Limitations and future directions

Despite benefits related to the use of laser stimulations to evoke brain responses, contact heat stimulation is less likely to cause skin burns9. In our study, minor skin burns were clearly evident in two subjects following laser stimulation. While noted as a common concern related to the acquisition of LEPs, their incidence is not generally reported. Another limitation of laser stimulation is the obvious need for eye protection and special room design considerations (e.g., protective barriers). Recent studies have reported using a commercially available contact heat stimulation device capable of achieving 300 °C/s, which is nominally ~ 3 times faster than currently available stimulators22,55. Based on our results, such technological advances should improve the acquisition of CHEPs, potentially yielding CHEPs comparable in size and latency to that acquired in response to laser stimulation. Future studies are warranted to investigate if new contact heat stimulators deliver “laser-like” evoked potentials, such as the recently developed thermal cutaneous stimulator (TCS, QST.lab)22. Additionally, single trial analysis, as we recently applied for CHEPs56, could provide insights as to whether amplitude differences between CHEPs and LEPs is the result of differences in habituation. Greater habituation might be expected for contact heat stimulation, owing to a larger stimulation surface compared to laser. Other factors, like mood, hunger, menstrual cycle etc. could have potentially influences our CHEPs and LEPs. However, given our study design it was difficult to control for those factors.
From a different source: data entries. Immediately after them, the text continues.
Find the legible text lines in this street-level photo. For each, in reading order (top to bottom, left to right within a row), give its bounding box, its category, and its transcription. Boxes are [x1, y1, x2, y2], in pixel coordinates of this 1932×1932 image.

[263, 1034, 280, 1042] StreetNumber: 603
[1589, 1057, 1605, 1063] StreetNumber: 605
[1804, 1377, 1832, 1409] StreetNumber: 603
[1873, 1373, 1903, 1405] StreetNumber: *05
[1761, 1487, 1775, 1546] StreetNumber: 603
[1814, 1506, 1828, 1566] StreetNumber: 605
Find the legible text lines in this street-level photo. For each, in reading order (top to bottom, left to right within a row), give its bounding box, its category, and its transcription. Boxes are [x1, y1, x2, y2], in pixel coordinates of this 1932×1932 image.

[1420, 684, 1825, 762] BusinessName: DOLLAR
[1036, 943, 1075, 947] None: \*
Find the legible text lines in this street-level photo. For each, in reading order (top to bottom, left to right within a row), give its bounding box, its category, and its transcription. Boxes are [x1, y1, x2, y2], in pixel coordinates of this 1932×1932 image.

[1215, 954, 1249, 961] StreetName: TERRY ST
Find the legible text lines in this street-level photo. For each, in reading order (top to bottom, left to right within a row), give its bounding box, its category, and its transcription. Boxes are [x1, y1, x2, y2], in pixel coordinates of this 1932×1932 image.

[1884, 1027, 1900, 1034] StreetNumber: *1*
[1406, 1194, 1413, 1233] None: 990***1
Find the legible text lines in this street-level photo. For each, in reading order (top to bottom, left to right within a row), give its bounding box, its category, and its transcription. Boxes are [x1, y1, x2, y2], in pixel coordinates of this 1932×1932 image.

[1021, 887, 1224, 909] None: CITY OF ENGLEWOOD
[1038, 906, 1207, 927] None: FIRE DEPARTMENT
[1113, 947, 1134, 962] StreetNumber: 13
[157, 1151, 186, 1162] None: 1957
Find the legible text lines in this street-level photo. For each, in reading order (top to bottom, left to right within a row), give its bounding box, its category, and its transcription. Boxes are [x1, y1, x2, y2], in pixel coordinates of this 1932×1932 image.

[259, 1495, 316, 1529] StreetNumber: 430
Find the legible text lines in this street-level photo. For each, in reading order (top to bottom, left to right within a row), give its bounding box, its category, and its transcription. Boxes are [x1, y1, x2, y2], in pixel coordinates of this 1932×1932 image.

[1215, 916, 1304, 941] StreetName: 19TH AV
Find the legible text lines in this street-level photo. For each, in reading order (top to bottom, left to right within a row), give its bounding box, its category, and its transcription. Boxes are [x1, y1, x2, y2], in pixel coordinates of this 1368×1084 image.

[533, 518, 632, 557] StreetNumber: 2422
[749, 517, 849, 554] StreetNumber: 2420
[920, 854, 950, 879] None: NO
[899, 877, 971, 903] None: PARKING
Another limitation concerned relates to our use of topical capsaicin. Although there was a significant increase in mechanical hyperalgesia, it was still small (less than 1 on the NRS overall). Also, some subjects did not respond to capsaicin. A more pronounced area of secondary hyperalgesia could potentially indicate if one method is more suitable than the other to detect sensitization. Additionally, it would have been beneficial to also have a condition with no intervention (no cream application), because the behavioural and cortical response to sham treatment is different between subjects57. However, adding another condition would have made the study even more comprehensive.

Conclusion

In summary, after adjusting for perceived pain intensity, laser stimulation yielded larger cortical responses occurring at shorter latency compared to contact heat. The induction of central sensitization with capsaicin did not affect either LEPs or CHEPs, thereby providing evidence that type II A-delta mechano-heat nociceptors are not involved generating secondary hyperalgesia.